在上面的示例中，我输入了5个配方URL，这些URL生成了67行的csv文件。然后，我只花了几分钟就删除了我食品储藏室中已经存在的食材，并对属于错误组的食材进行了重新分类。

Overall, this definitely saves me a lot of time compared to my original manual process — of course, running this code is not worth it for just 1 or 2 (if both are simple) recipes.

总体而言，与原始的手动过程相比，这无疑节省了我很多时间-当然，仅使用1或2个配方(如果两者都很简单)，运行此代码是不值得的。

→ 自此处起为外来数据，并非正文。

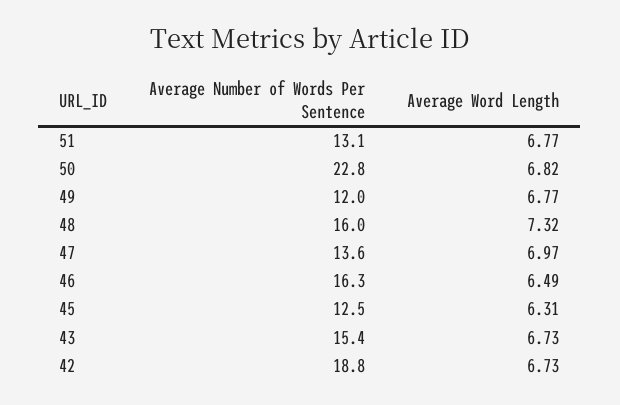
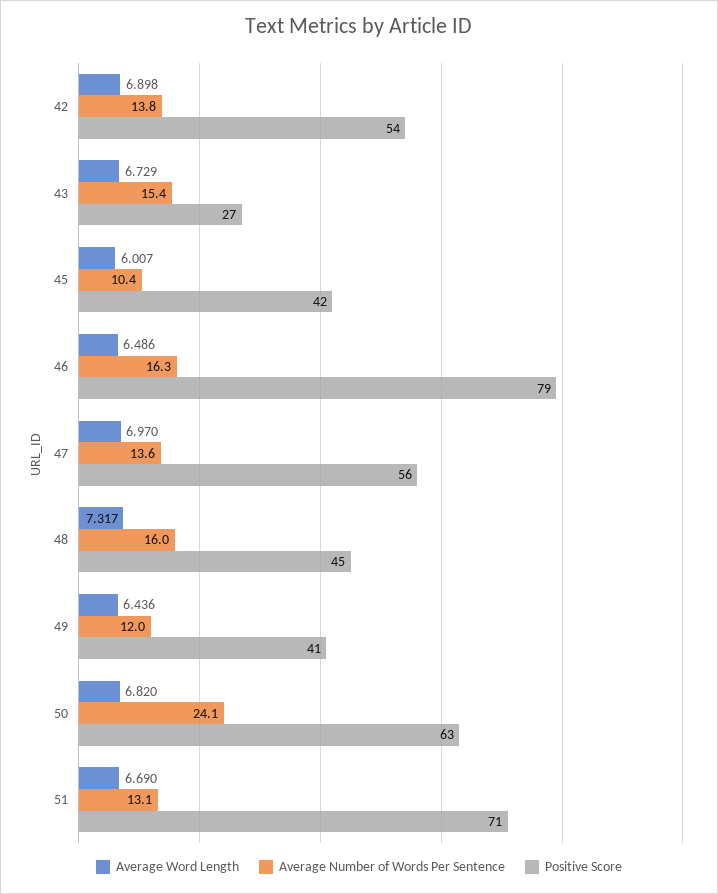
  {
    "Average Number of Words Per Sentence": {
      "51": 13.1,
-     "50": 22.8,
+     "50": 24.1,
      "49": 12,
      "48": 16,
      "47": 13.6,
      "46": 16.3,
-     "45": 12.5,
+     "45": 10.4,
      "43": 15.4,
-     "42": 18.8
+     "42": 13.8
    },
    "Average Word Length": {
-     "51": 6.77,
+     "51": 6.69,
      "50": 6.82,
-     "49": 6.77,
+     "49": 6.436,
      "48": 7.317,
      "47": 6.97,
      "46": 6.486,
-     "45": 6.31,
+     "45": 6.007,
      "43": 6.729,
-     "42": 6.73
+     "42": 6.898
-   }
+   },
+   "Positive Score": {
+     "42": 54,
+     "43": 27,
+     "45": 42,
+     "46": 79,
+     "47": 56,
+     "48": 45,
+     "49": 41,
+     "50": 63,
+     "51": 71
+   }
  }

Now … on to the actual shopping (😫).

现在…开始实际的购物(😫)。

旁注：改进 (Side note: Improvements)

An easy extension is to consolidate ingredients, but personally I like to keep this separate in case I don’t want to shop for a certain recipe while I am out (which sometimes happens when I can’t find a certain ingredient which occurs more often now with COVID-19 shortages).
一个简单的扩展就是合并各种成分，但是就我个人而言，我希望将其分开，以防万一我不想在外出时购买某种食谱(有时会在找不到某种成分且经常出现的情况下发生)现在缺少COVID-19)。
The code, which requires a Python environment, is not great for sharing or implementing without a desktop — making it a web app (and allowing the user ability to customise for which food groups to exclude and what units of measurements to output) would be a great next step.
该代码需要一个Python环境，不适用于没有桌面的共享或实现-使它成为一个Web应用程序(并允许用户自定义排除哪些食物组以及要输出的度量单位)。伟大的下一步。